Navy sharpshooters shot and killed the pirates. He was free. The saga had finally ended.
"Personally, I was so elated," she says. "We were just thrilled. We were all just hugging one another."
Although the situation was over and the crew was safe, Lebrato's work was hardly finished. She was integral in reuniting the crew and families at Andrews Air Force Base a few miles outside Washington. Phillips would return days later.
Lebrato met with family members for dinner in Washington to help prepare them before their loved ones got off the plane, expressing gratitude for their strength and resolve during the incident, she says. The crew arrived home after midnight, but who could be too tired for an event like that.
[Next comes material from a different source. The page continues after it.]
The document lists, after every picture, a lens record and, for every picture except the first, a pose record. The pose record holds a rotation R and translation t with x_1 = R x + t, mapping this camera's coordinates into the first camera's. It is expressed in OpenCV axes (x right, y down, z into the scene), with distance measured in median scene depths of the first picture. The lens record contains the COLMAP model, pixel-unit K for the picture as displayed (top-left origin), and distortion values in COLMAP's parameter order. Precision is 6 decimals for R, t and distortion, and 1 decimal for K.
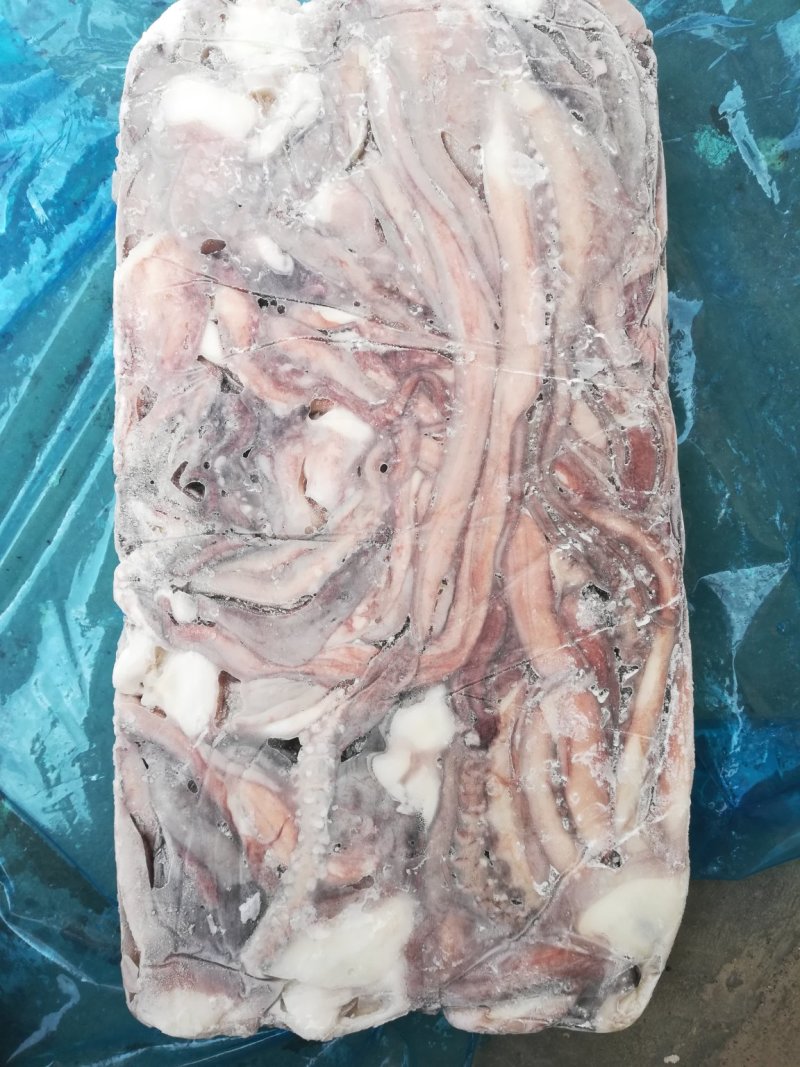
lens RADIAL K [[773.6, 0, 394.3], [0, 773.6, 527.0], [0, 0, 1]] dist [0.002641, -0.043615]
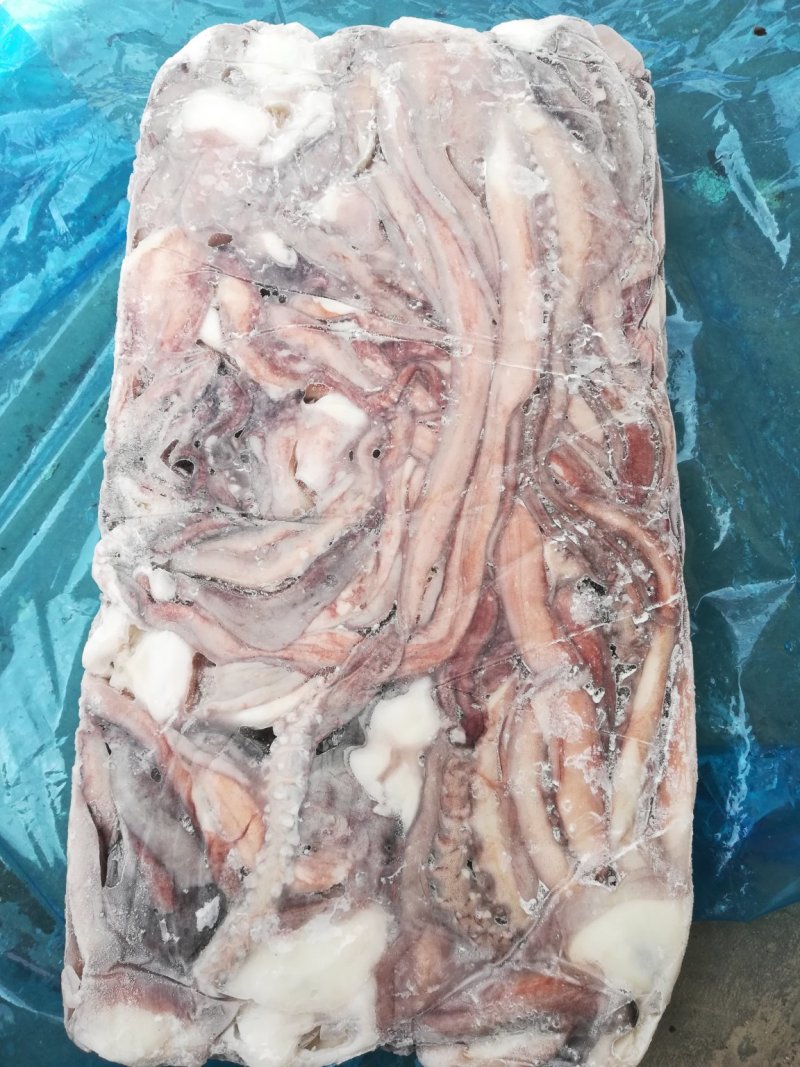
lens RADIAL K [[773.6, 0, 399.6], [0, 773.6, 536.4], [0, 0, 1]] dist [0.002641, -0.043615]
pose [[0.999174, 0.037405, -0.015864, 0.035733], [-0.039216, 0.989970, -0.135729, 0.161549], [0.010628, 0.136239, 0.990619, 0.039444]]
"John made a welcome speech at Andrews. We had a glass of champagne and we quickly got all families reunited and back to the hotel," she says. "The children were so thrilled to have their fathers back home. Many happy faces, lots of hugs and long embraces."
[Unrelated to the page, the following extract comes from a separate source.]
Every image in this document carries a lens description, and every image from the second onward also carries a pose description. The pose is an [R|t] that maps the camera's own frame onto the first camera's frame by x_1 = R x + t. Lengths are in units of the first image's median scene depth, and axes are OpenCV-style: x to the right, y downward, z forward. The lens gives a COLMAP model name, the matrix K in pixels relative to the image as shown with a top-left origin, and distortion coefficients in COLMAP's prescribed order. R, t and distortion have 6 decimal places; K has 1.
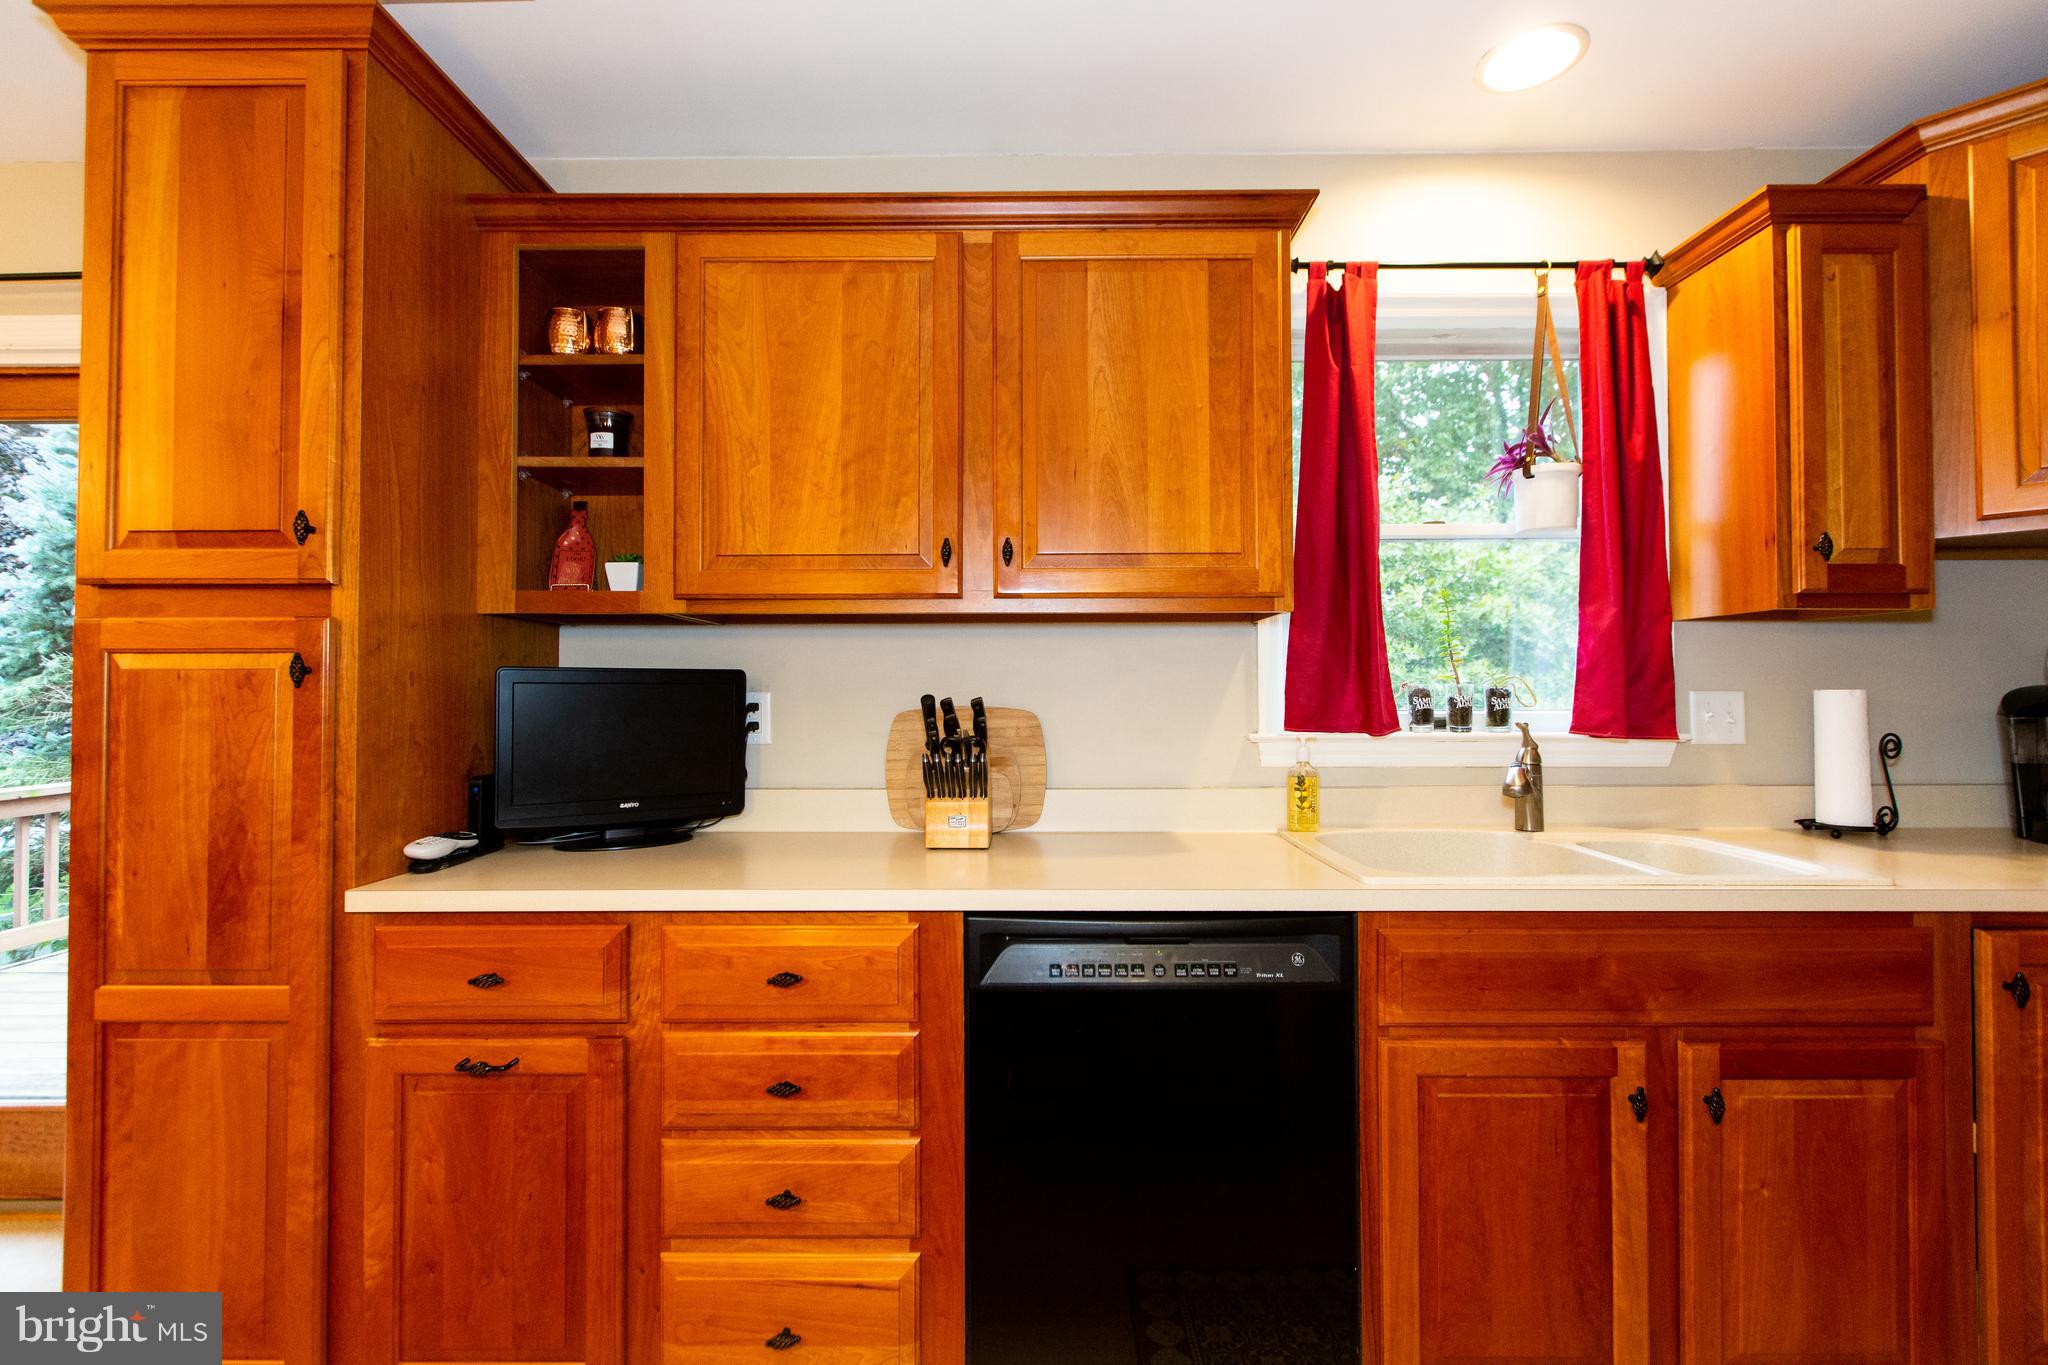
lens RADIAL K [[926.7, 0, 977.9], [0, 926.7, 675.7], [0, 0, 1]] dist [-0.000313, -0.000278]
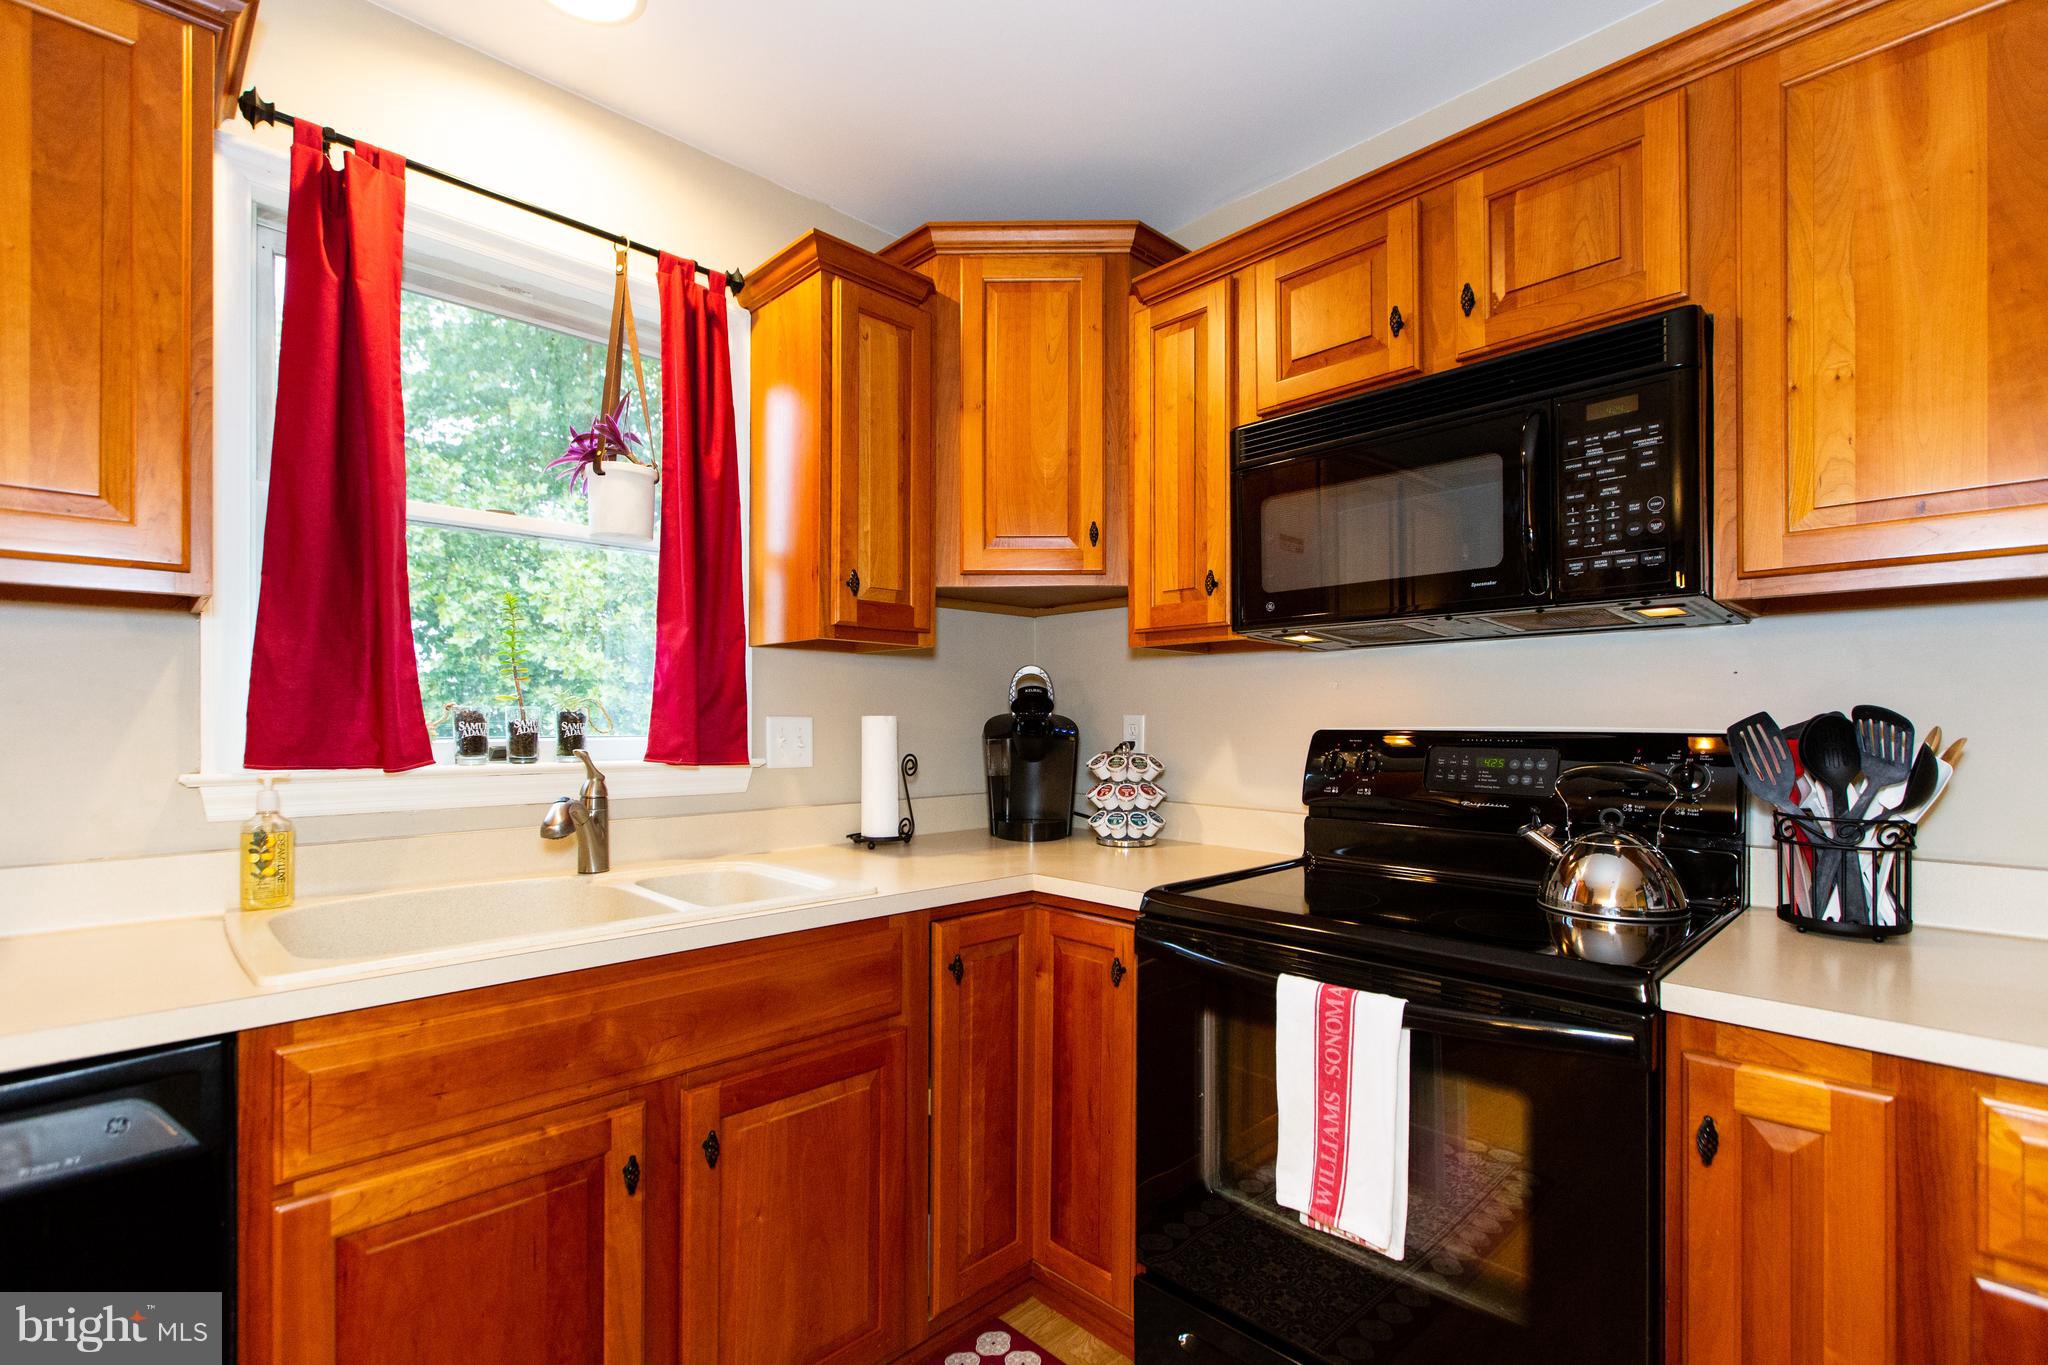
lens RADIAL K [[926.0, 0, 1039.5], [0, 926.0, 720.9], [0, 0, 1]] dist [0.004002, -0.000341]
pose [[0.700682, 0.003534, 0.713465, 0.288327], [-0.016564, 0.999799, 0.011315, 0.005458], [-0.713282, -0.019746, 0.700599, 0.082372]]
Months later, Lebrato, Reinhart and other company leaders finally met Phillips at an industry dinner in New York. "I really thought I was out there all by myself and it's amazing how wrong I was in that regard," says Phillips.
The captain says he was grateful that the company sent representatives to his home to spend time with his wife--as well as providing him some paid time off to be with his family after the incident.
"They supported my wife and family," he says. "They had it harder than me -- I knew where I was and what I was going through and they had no idea. Sometimes, the imagination is worse than the reality."
Looking back on the incident, Reinhart says, Lebrato was so successful because of her ability to take on problems outside her normal realm.
"HR has to be able to support you quickly and effectively. ... When you go through a crisis, there are evolutions," he says.
"We needed people like Sue and others to help quickly address an issue and go take care of that issue while we were dealing with other parts of the operational risk, the military risk or some of the other security risks."
Michelle Lewis-Blossman, a principal with Mercer in Houston, says no matter the business and no matter the industry, a crisis of some kind will always rear its ugly head. The more human resource leaders and practitioners expect it to happen, the more prepared they will be when it does.
Before joining Mercer, Lewis-Blossman worked at another consultancy, advising a New Orleans school district after Hurricane Katrina. Even before a crisis hits, she says, HR should know its role. Is it going to be dealing with the crisis itself? Dealing with the constituencies and communications surrounding the crisis? Both?
Whatever the answer, its practitioners must focus on being open and available to employees.
"In a crisis, your employees become almost like your family," says Lewis-Blossman. "You can't not take a phone call because it's (late at night)."
When HR leaders set up communications--much like the hotlines for families set up at Maersk Line Limited--they should be focusing on gathering information, not just administering it. That way, she says, company officials can evaluate their own next steps.
Above all, she says, HR professionals must be able to adapt--fast.
While Capt. Phillips and the rest of the crew enjoy some much-needed rest and relaxation with their families, and the politicians and pundits debate anti-piracy measures such as arming crew members or fortifying the outside of ships, Sue Lebrato's work life slowly goes back to normal--after playing catch-up, of course.
She continues working on organizational development and employee relations, all with a Maersk Alabama baseball cap displayed proudly in her office--a constant reminder of the employees' lives that were saved.
"It feels quite good to not be operating at the crisis mode," she says. "The fact that the story ended the way it did was just wonderful. We couldn't have asked for a happier ending."